Oregon Attorney General Ellen Rosenblum today released the results of an examination of the circumstances in which two DOJ investigators used a law enforcement surveillance tool to track the social media activity of the agency’s civil right chief, Erious Johnson.
Last October, Rosenblum informed one of her own agency’s lawyers, Johnson, that he had been profiled because of his use of the Black Lives Matter hashtag.
The matter became public Nov. 10, when the Urban League of Portland, the American Civil Liberties Union of Oregon, and other groups wrote to Rosenblum asking for an investigation into the matter. Urban League of Portland CEO Nkenge Harmon Johnson is married to Erious Johnson.
Rosenblum hired an outside lawyer, Carolyn Walker of the Stoel Rives firm, to find out what happened.
Walker’s report says an agent in the the Oregon Fusion Center began searching Johnson’s tweets after seeing an image of a man in gun crosshairs and believing it to be a threat against law enforcement.

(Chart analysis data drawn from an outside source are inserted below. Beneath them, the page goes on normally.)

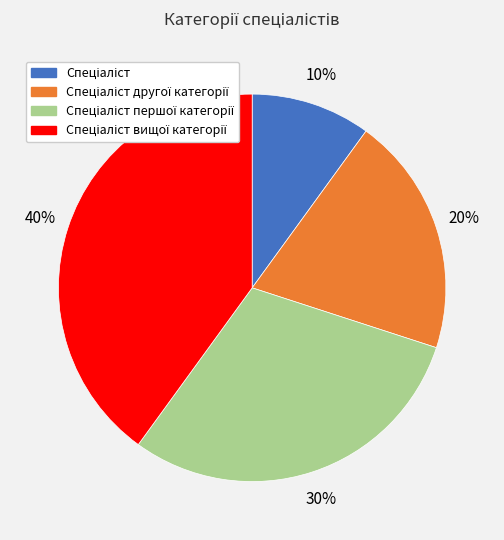

To the nearest percent, what is the difference between the largest and smallest slice percentages?

30%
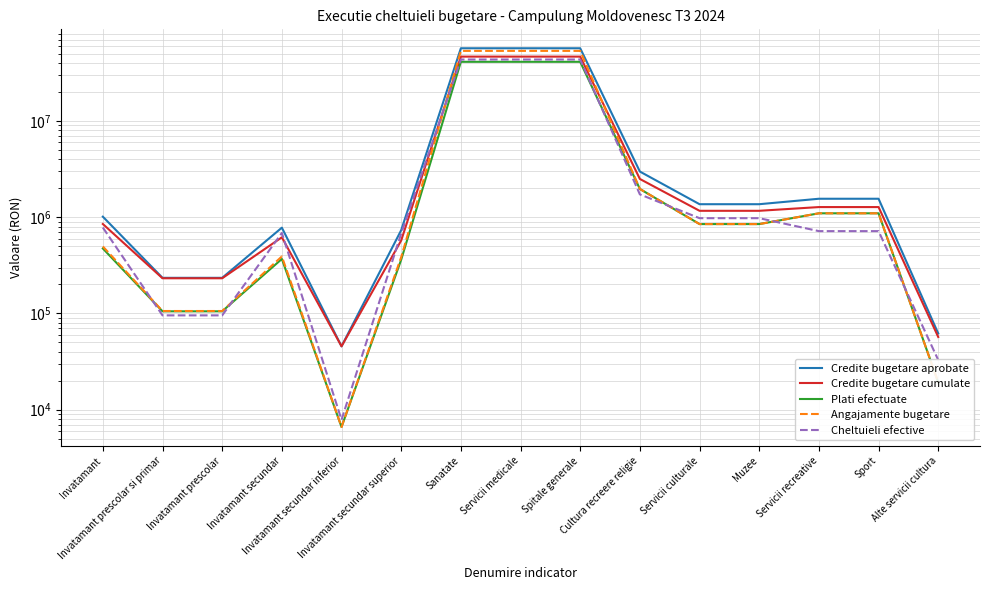

Which series changed the most between Invatamant and Sanatate?

Credite bugetare aprobate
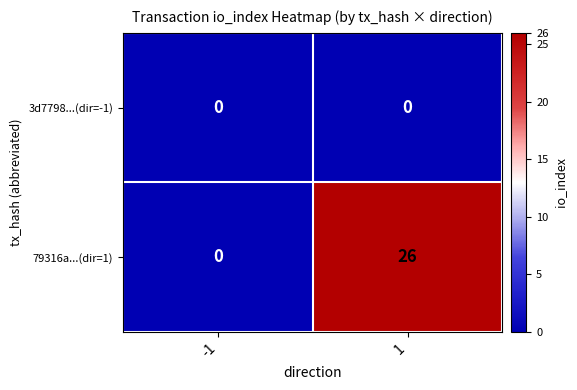

The value of 3d7798...(dir=-1) at 1 is 0. True or false?

True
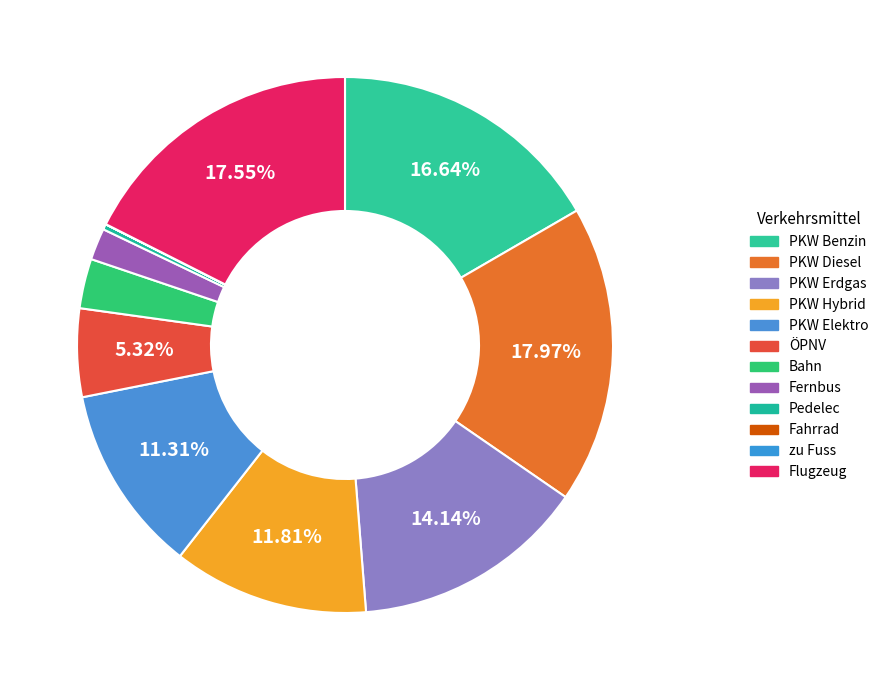

To the nearest percent, what is the difference between the largest and smallest slice percentages?

18%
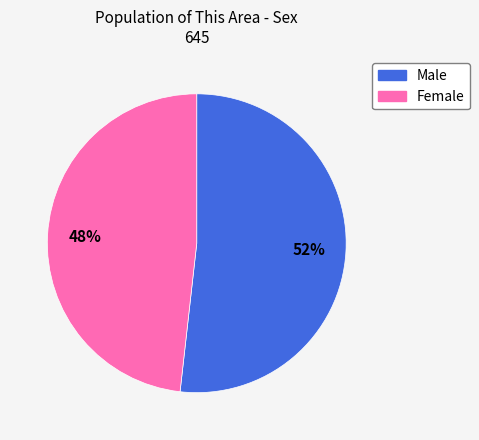

Rank the categories by value from highest to lowest.

Male, Female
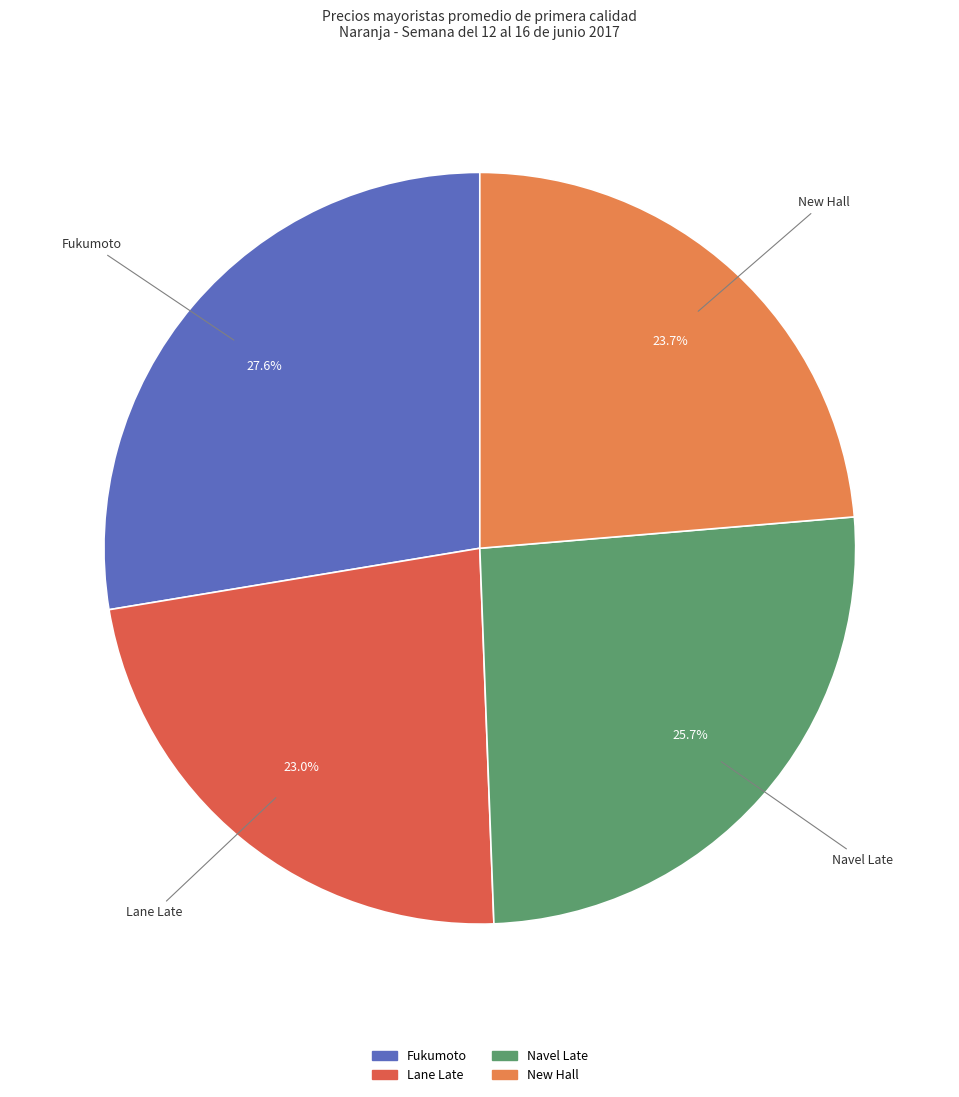

Does Fukumoto account for over 50% of the chart?

No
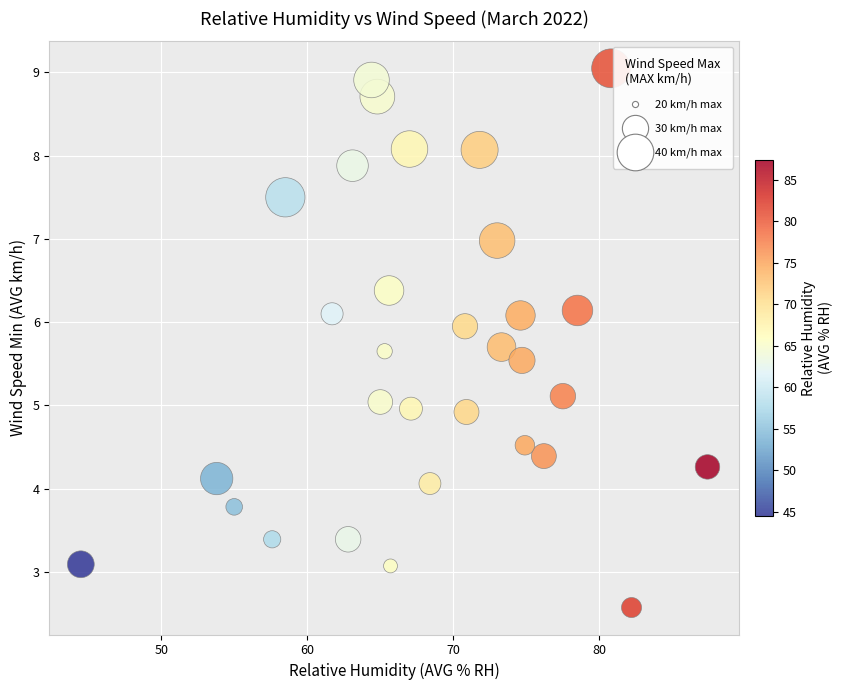

What is the range of X values (max minus min)?

42.9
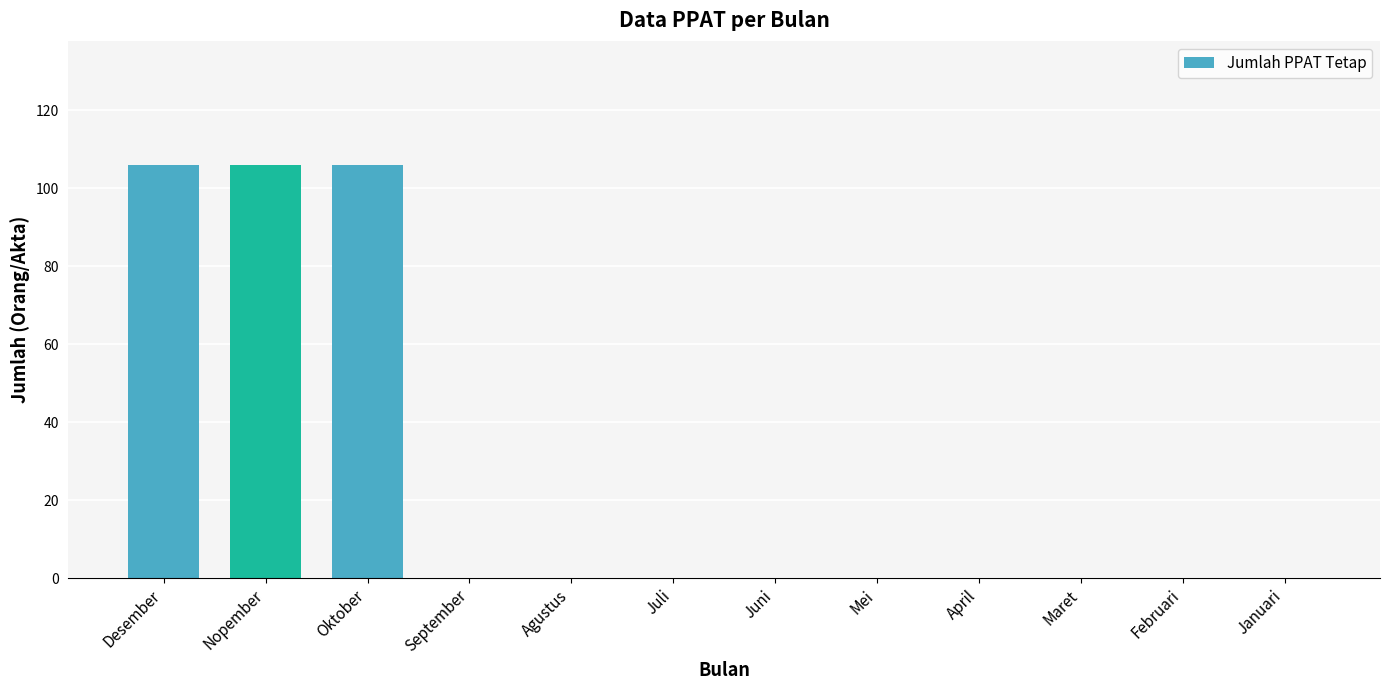

Reading right to left, extract all data points from this chart.

0	0	0	0	0	0	0	0	0	106	106	106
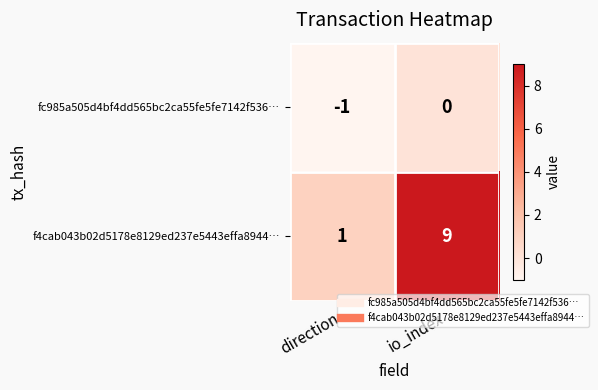

Reading left to right, transcribe all the data shown in this chart.

fc985a505d4bf4dd565bc2ca55fe5fe7142f536…: -1	0
f4cab043b02d5178e8129ed237e5443effa8944…: 1	9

Walker writes that the agent believed the cartoon figure in the crosshairs was a police officer. She says he "(and many others) made this assumption."
But Walker recognized it as something else.
“I recognized the image as the logo for the hip-hop group Public Enemy,” she writes, “and the silhouette in the image as an individual wearing a hat that was popular urban fashion in the rap music industry.”